I kind of knew that since it's a positive result, it would no longer be a two's complement, and your answer re-affirms this.

Thank you :).

x/y = 8 bits signed

x^2/y^2 = 16 bits signed

if we add these two numbers we get a 17 bit result. bit 17 is always zero because the number is always positive, so it can be dropped to give a 16 bit Unsigned number. If you need to add it to any -ve numbers you have to add the sign bit back on again (a '0') so it might be worth keeping it after all.

So, if x^2 and y^2 = 16-bits

Is it always the case that x^2 + y^2 = 33-bits?

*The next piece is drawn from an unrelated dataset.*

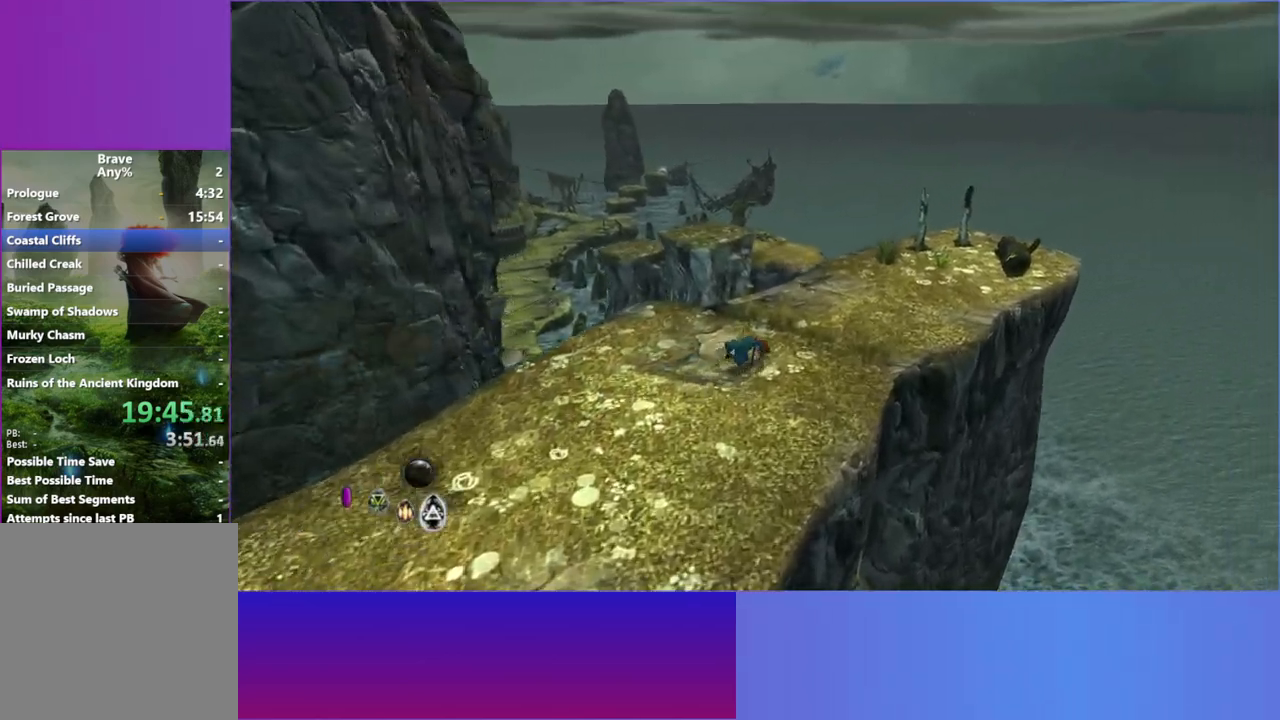
{"buttons": ["L2"], "left_stick": "up-right", "right_stick": "center", "events": [[117, "L2", "down"], [250, "L2", "up"], [350, "L2", "down"]]}
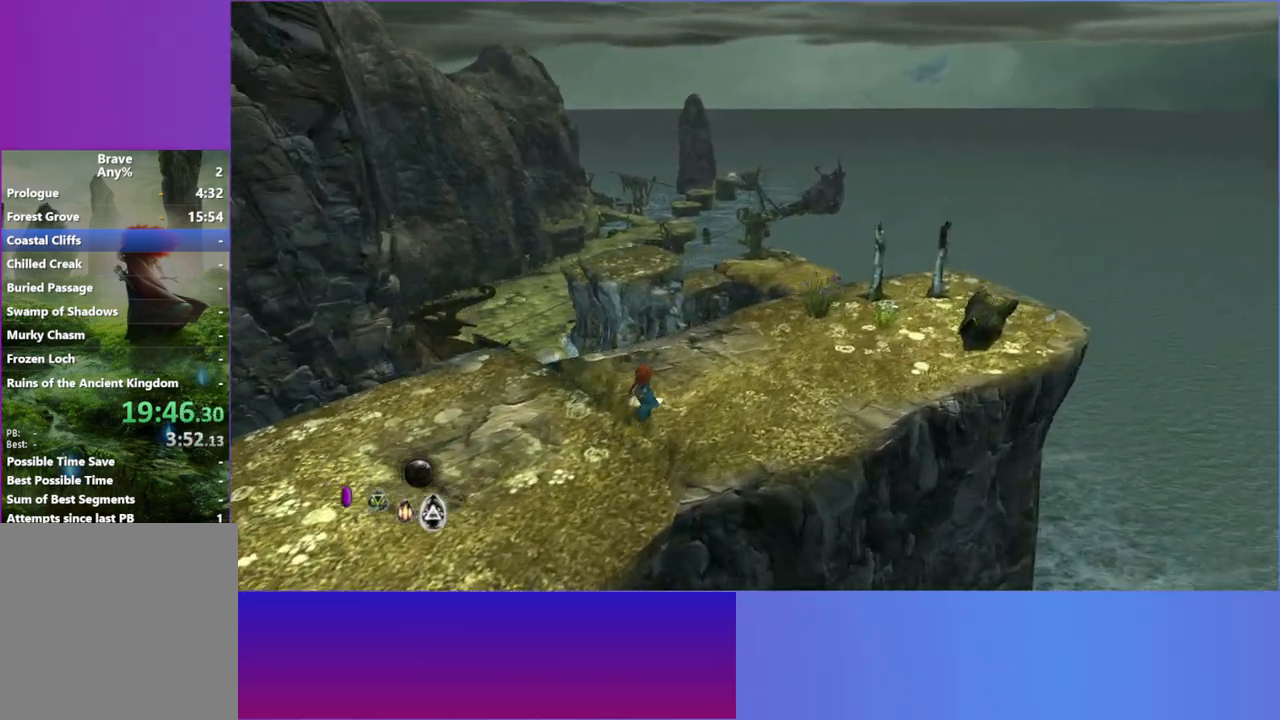
{"buttons": [], "left_stick": "right", "right_stick": "center", "events": [[17, "L2", "up"], [117, "L2", "down"], [250, "L2", "up"], [250, "left_stick", "right"], [333, "L2", "down"], [467, "L2", "up"]]}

And that bit 33 is THE sign bit (zero in this case)?

Sorry to be picky about this; I have been trying to understand this since last week.

No, that is not the case.

when adding two N bit wide numbers the largest possible result is N+1 bit wide.

let's assume both x² and y² are the largest possible 16 bit numbers (when using signed arithmetics):

0x7FFF and 0x7FFF

or binary: 0111.1111.1111.1111

Adding those two numbers is equivalent to multiplying one of the numbers with 2.

Multiplikation with 2 again is equivalent to shifting the number to the left by one, so we end up with:

0.1111.1111.1111.1110

which equals 0x0000FFFE

When using unsigned arithmetics from now on we will not need the zeros at the beginning: so we end up with unsigned 0xFFFE.

Hi guys,

There's actually a couple of possible answers to this problem.

If x and y are both 8-bit signed integers, then the range for x and y is -128 (1000_0000b) to 127 (0111_1111b), so the largest possible value of x^2 or y^2 is 128^2 = 16384 (4000h = 0100_0000_0000_0000b) which requires 16-bits to represent. If you then add x^2 and y^2, you need an extra bit to represent the sum, so 17-bits is required.

If however, you limit the input range to symmetric signed integers, i.e., inputs are limited -127 to 127 (by converting any -128 codes into -127), then the largest possible value for x^2 or y^2 is 127^2 = 16129 (3F01h = 0011_1111_0000_0001h), which is still a 16-bit number, but the MSB (the second binary digit, since the first is the sign) is not set. This means that you can perform the accumulate x^2 + y^2 and not require 17-bits for the sum.

Another reason for using symmetric integers is that you often want to flip the sign on data, and flipping the sign on -128 gives 128, which requires 1-bit more to represent, i.e., 9-bits.

These types of DSP tricks are discussed here:

http://www.ovro.caltech.edu/~dwh/correlator/pdf/esc-320paper_hawkins.pdf (http://www.ovro.caltech.edu/%7edwh/correlator/pdf/esc-320paper_hawkins.pdf)

Cheers,

Dave